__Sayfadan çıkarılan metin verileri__
--------------------------------

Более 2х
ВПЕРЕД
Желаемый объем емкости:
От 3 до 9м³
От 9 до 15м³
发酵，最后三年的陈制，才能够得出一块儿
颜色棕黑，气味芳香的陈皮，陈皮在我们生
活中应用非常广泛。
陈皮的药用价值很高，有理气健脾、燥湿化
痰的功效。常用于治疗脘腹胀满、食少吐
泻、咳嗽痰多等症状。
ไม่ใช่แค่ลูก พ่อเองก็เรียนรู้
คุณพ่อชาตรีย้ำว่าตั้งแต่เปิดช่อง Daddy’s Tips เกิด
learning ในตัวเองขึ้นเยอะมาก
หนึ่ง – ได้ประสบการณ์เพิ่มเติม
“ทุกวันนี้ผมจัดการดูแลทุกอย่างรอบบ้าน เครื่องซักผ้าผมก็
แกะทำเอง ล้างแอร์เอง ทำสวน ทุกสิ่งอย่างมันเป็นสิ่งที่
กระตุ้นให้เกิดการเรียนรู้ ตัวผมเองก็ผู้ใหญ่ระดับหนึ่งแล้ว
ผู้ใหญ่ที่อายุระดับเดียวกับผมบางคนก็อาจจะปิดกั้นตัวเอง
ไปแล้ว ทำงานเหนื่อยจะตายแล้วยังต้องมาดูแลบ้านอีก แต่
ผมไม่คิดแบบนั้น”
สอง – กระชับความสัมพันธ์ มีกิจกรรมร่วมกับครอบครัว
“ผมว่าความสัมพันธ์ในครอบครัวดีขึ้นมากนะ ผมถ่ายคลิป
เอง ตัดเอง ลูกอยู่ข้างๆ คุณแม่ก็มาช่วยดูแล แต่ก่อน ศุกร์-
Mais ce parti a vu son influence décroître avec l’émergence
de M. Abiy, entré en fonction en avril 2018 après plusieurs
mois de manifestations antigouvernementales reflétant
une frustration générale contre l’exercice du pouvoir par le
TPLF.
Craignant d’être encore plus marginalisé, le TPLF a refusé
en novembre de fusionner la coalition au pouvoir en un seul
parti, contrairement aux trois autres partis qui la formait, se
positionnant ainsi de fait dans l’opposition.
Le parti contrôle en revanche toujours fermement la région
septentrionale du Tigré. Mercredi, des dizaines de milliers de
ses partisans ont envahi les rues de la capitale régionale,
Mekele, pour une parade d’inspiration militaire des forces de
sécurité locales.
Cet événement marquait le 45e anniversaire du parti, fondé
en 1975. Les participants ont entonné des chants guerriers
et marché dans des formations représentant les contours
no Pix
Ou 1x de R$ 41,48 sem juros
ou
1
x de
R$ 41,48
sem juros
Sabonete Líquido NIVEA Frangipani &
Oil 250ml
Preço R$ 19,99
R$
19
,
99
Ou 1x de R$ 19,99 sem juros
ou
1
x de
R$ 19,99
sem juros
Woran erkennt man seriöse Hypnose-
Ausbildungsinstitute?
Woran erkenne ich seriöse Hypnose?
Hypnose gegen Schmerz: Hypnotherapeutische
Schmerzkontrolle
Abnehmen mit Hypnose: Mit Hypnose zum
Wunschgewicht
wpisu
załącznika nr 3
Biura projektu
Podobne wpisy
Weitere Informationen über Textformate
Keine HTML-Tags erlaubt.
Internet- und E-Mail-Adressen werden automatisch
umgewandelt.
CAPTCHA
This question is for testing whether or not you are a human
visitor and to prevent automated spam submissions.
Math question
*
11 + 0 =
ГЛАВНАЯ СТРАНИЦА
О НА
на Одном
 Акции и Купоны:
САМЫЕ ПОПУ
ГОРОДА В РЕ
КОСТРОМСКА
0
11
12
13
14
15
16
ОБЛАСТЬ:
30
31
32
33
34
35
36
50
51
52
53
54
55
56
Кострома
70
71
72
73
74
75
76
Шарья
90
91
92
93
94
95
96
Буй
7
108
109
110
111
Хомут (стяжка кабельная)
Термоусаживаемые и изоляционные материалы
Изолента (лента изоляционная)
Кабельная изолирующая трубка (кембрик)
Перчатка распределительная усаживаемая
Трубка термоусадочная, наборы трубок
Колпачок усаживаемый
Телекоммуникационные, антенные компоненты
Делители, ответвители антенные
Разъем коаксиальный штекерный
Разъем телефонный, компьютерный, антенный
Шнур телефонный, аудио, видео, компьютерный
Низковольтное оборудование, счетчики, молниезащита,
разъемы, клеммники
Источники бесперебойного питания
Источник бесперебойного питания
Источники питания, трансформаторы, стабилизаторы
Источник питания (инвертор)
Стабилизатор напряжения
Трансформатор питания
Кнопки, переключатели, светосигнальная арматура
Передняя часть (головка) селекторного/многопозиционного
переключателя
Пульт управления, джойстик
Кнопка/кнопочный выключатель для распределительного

--------------------------------

__Deneyin__
Tüm satırları, her "sem juros" yerine "sem taxas" koyarak yeniden yazın. Başka hiçbir şeyi değiştirmeyin.

__Bu göreve yanıt__
Более 2х
ВПЕРЕД
Желаемый объем емкости:
От 3 до 9м³
От 9 до 15м³
发酵，最后三年的陈制，才能够得出一块儿
颜色棕黑，气味芳香的陈皮，陈皮在我们生
活中应用非常广泛。
陈皮的药用价值很高，有理气健脾、燥湿化
痰的功效。常用于治疗脘腹胀满、食少吐
泻、咳嗽痰多等症状。
ไม่ใช่แค่ลูก พ่อเองก็เรียนรู้
คุณพ่อชาตรีย้ำว่าตั้งแต่เปิดช่อง Daddy’s Tips เกิด
learning ในตัวเองขึ้นเยอะมาก
หนึ่ง – ได้ประสบการณ์เพิ่มเติม
“ทุกวันนี้ผมจัดการดูแลทุกอย่างรอบบ้าน เครื่องซักผ้าผมก็
แกะทำเอง ล้างแอร์เอง ทำสวน ทุกสิ่งอย่างมันเป็นสิ่งที่
กระตุ้นให้เกิดการเรียนรู้ ตัวผมเองก็ผู้ใหญ่ระดับหนึ่งแล้ว
ผู้ใหญ่ที่อายุระดับเดียวกับผมบางคนก็อาจจะปิดกั้นตัวเอง
ไปแล้ว ทำงานเหนื่อยจะตายแล้วยังต้องมาดูแลบ้านอีก แต่
ผมไม่คิดแบบนั้น”
สอง – กระชับความสัมพันธ์ มีกิจกรรมร่วมกับครอบครัว
“ผมว่าความสัมพันธ์ในครอบครัวดีขึ้นมากนะ ผมถ่ายคลิป
เอง ตัดเอง ลูกอยู่ข้างๆ คุณแม่ก็มาช่วยดูแล แต่ก่อน ศุกร์-
Mais ce parti a vu son influence décroître avec l’émergence
de M. Abiy, entré en fonction en avril 2018 après plusieurs
mois de manifestations antigouvernementales reflétant
une frustration générale contre l’exercice du pouvoir par le
TPLF.
Craignant d’être encore plus marginalisé, le TPLF a refusé
en novembre de fusionner la coalition au pouvoir en un seul
parti, contrairement aux trois autres partis qui la formait, se
positionnant ainsi de fait dans l’opposition.
Le parti contrôle en revanche toujours fermement la région
septentrionale du Tigré. Mercredi, des dizaines de milliers de
ses partisans ont envahi les rues de la capitale régionale,
Mekele, pour une parade d’inspiration militaire des forces de
sécurité locales.
Cet événement marquait le 45e anniversaire du parti, fondé
en 1975. Les participants ont entonné des chants guerriers
et marché dans des formations représentant les contours
no Pix
Ou 1x de R$ 41,48 sem taxas
ou
1
x de
R$ 41,48
sem taxas
Sabonete Líquido NIVEA Frangipani &
Oil 250ml
Preço R$ 19,99
R$
19
,
99
Ou 1x de R$ 19,99 sem taxas
ou
1
x de
R$ 19,99
sem taxas
Woran erkennt man seriöse Hypnose-
Ausbildungsinstitute?
Woran erkenne ich seriöse Hypnose?
Hypnose gegen Schmerz: Hypnotherapeutische
Schmerzkontrolle
Abnehmen mit Hypnose: Mit Hypnose zum
Wunschgewicht
wpisu
załącznika nr 3
Biura projektu
Podobne wpisy
Weitere Informationen über Textformate
Keine HTML-Tags erlaubt.
Internet- und E-Mail-Adressen werden automatisch
umgewandelt.
CAPTCHA
This question is for testing whether or not you are a human
visitor and to prevent automated spam submissions.
Math question
*
11 + 0 =
ГЛАВНАЯ СТРАНИЦА
О НА
на Одном
 Акции и Купоны:
САМЫЕ ПОПУ
ГОРОДА В РЕ
КОСТРОМСКА
0
11
12
13
14
15
16
ОБЛАСТЬ:
30
31
32
33
34
35
36
50
51
52
53
54
55
56
Кострома
70
71
72
73
74
75
76
Шарья
90
91
92
93
94
95
96
Буй
7
108
109
110
111
Хомут (стяжка кабельная)
Термоусаживаемые и изоляционные материалы
Изолента (лента изоляционная)
Кабельная изолирующая трубка (кембрик)
Перчатка распределительная усаживаемая
Трубка термоусадочная, наборы трубок
Колпачок усаживаемый
Телекоммуникационные, антенные компоненты
Делители, ответвители антенные
Разъем коаксиальный штекерный
Разъем телефонный, компьютерный, антенный
Шнур телефонный, аудио, видео, компьютерный
Низковольтное оборудование, счетчики, молниезащита,
разъемы, клеммники
Источники бесперебойного питания
Источник бесперебойного питания
Источники питания, трансформаторы, стабилизаторы
Источник питания (инвертор)
Стабилизатор напряжения
Трансформатор питания
Кнопки, переключатели, светосигнальная арматура
Передняя часть (головка) селекторного/многопозиционного
переключателя
Пульт управления, джойстик
Кнопка/кнопочный выключатель для распределительного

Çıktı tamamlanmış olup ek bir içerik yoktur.